Yet another feature of written transmission is that the material gets shared among a number of people especially when it is published. However, the tradition of exclusivity is followed in the case of Indian classical music. Pains are taken by the teachers to transfer their knowledge only to those students who they feel are apt. In North India, many artists have taken pains to be certain that their knowledge is transmitted to only a few, if any, successors. They are extremely possessive of their traditions, which include not only specific songs but also individualistic ways of rendering a raga. Pandit Vishnu Narayan Bhatkhande of Mumbai, the musicologist who has gathered the largest collection of notated songs in North India, complained that many artists refused to sing their songs for him and allow him to notate them. Furthermore, he was refused permission to publish already notated music held in private collections. However it must be mentioned here that music has been notated more in Carnatic music tradition than in the Hindustani tradition. One reason for this is perhaps that music education has been more systematic and more widespread for a longer time in the South.
The systematic approach to learning music apparently originated in one man, Purandara Dasa (1484-1564), who was accordingly dubbed the 'father of Carnatic music. ' He was one of the first to devise graded exercises called 'alankard' for practicing raaga and tala, and he composed many songs specifically for learning purposes. This kind of a long-standing tradition of systematizing musical training may have contributed to the general South Indian receptivity to notation for educational purposes, if for no other purpose. In addition, a repertoire of songs such as varnam has provided a body of music that is relatively notatable.
Notation is also a means of preservation, and the use of notation would presumably imply a desire for preservation. There is a strong desire in the south to know who composed what, and the composers themselves publish their compositions in notated form. In the Carnatic tradition, the composer, as distinguished from the performer is on the whole more significant (though the two may be the same also). In the North, there does not seem to be this desire to remember who composed songs. The sense of ownership of drum compositions seems to be stronger there than that of songs, and memory rather than notation is counted on as a means of preserving the compositions. This is probably another reason why far less music is notated in North than in South Indian classical music.

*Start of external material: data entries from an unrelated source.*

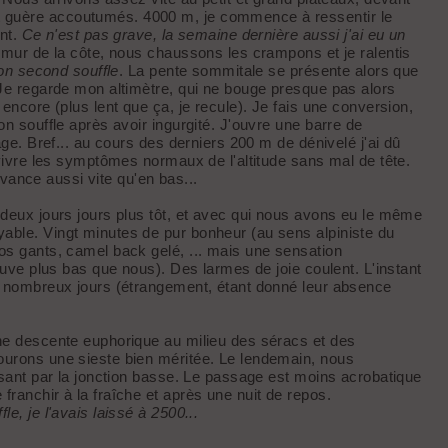
 guère accoutumés. 4000 m, je commence à ressentir le
ant.
Ce n'est pas grave, la semaine dernière aussi j'ai eu un
u mur de la côte, nous chaussons les crampons et je ralentis
mon second souffle
. La pente sommitale se présente alors que
e regarde mon altimètre, qui ne bouge presque pas alors
encore (plus lent que ça, je recule). Je fais une conversion,
n souffle après avoir ingurgité. J'ouvre une barre de
age. Bref... au cours des derniers 200 m de dénivelé j'ai dû
 vivre les symptômes normaux de l'altitude sans mal de tête.
 avance aussi vite qu'en bas...
 deux jours jours plus tôt, et avec qui nous avons eu le même
able. Vingt minutes de pur bonheur (au sens alpiniste du
os gants, camel back gelé, ... mais une sensation
ouve plus bas que nous). Des larmes de joie coulent. L'instant
de nombreux jours (étrangement, étant donné leur absence
une descente euphorique au milieu des séracs et des
ourons une sieste bien méritée. Le lendemain, nous
ssant par la jonction basse. Le passage est moins acrobatique
ranchir à la fraîche et après une nuit de repos.
e, je l'avais laissé à 2500...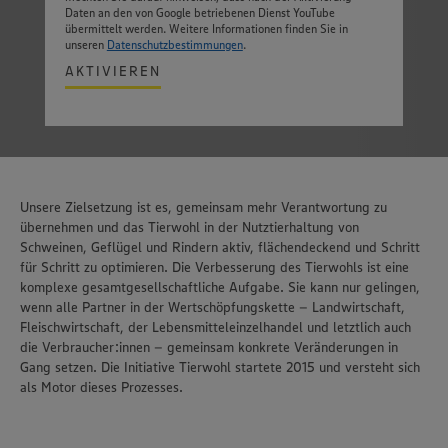
Daten an den von Google betriebenen Dienst YouTube
übermittelt werden. Weitere Informationen finden Sie in
unseren
Datenschutzbestimmungen
.
AKTIVIEREN
Unsere Zielsetzung ist es, gemeinsam mehr Verantwortung zu
übernehmen und das Tierwohl in der Nutztierhaltung von
Schweinen, Geflügel und Rindern aktiv, flächendeckend und Schritt
für Schritt zu optimieren. Die Verbesserung des Tierwohls ist eine
komplexe gesamtgesellschaftliche Aufgabe. Sie kann nur gelingen,
wenn alle Partner in der Wertschöpfungskette – Landwirtschaft,
Fleischwirtschaft, der Lebensmitteleinzelhandel und letztlich auch
die Verbraucher:innen – gemeinsam konkrete Veränderungen in
Gang setzen. Die Initiative Tierwohl startete 2015 und versteht sich
als Motor dieses Prozesses.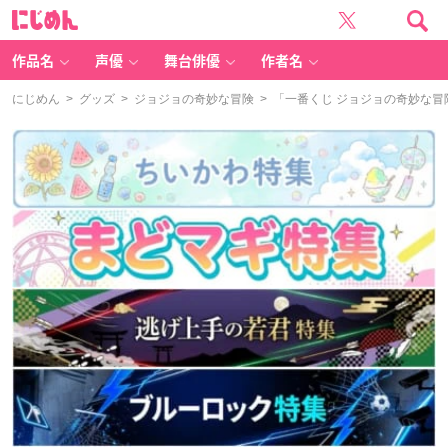
に
じ
め
ん
作品名
声優
舞台俳優
作者名
にじめん
>
グッズ
>
ジョジョの奇妙な冒険
> 「一番くじ ジョジョの奇妙な冒険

The degree of exactness implied by the term 'notated' in Indian Classical music is quite different from what one would normally assume. One may find a melody notated and published in a collection in North India, but the notated form is unlikely to be the source from which a performer learned the melody. In fact, even if the performer has learnt from the notation, his performance of the same is bound to be quite different from the notated version. There is no particular desire to render songs as they had been originally composed or learned.

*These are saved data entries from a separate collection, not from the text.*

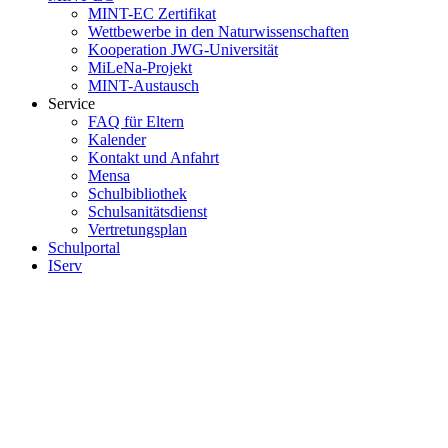
MINT-EC Zertifikat
Wettbewerbe in den Naturwissenschaften
Kooperation JWG-Universität
MiLeNa-Projekt
MINT-Austausch
Service
FAQ für Eltern
Kalender
Kontakt und Anfahrt
Mensa
Schulbibliothek
Schulsanitätsdienst
Vertretungsplan
Schulportal
IServ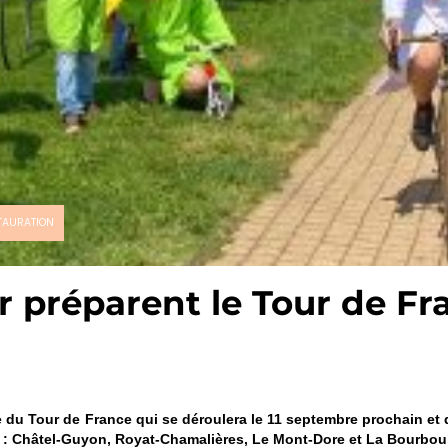
TAURATION
r préparent le Tour de Fr
e du Tour de France qui se déroulera le 11 septembre prochain et
al : Châtel-Guyon, Royat-Chamalières, Le Mont-Dore et La Bourbou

The notations of Carnatic Varna are more standardised. However, even in the case of Varna, the profuse ornamentation in performance style is an element supplied by the performer from his own knowledge rather than implied or written out in the notation. The Carnatic notations of Kriti are more like variants of a Western folk song. The performers publish their own variant of a song, and although two variants might be quite different, they are regarded as the same song.
It is for these and other reasons, melodies in notated form bear little resemblance to their realization in performance. The notation gives only a skeletal outline, paring the music to its melodic and rhythmic essentials.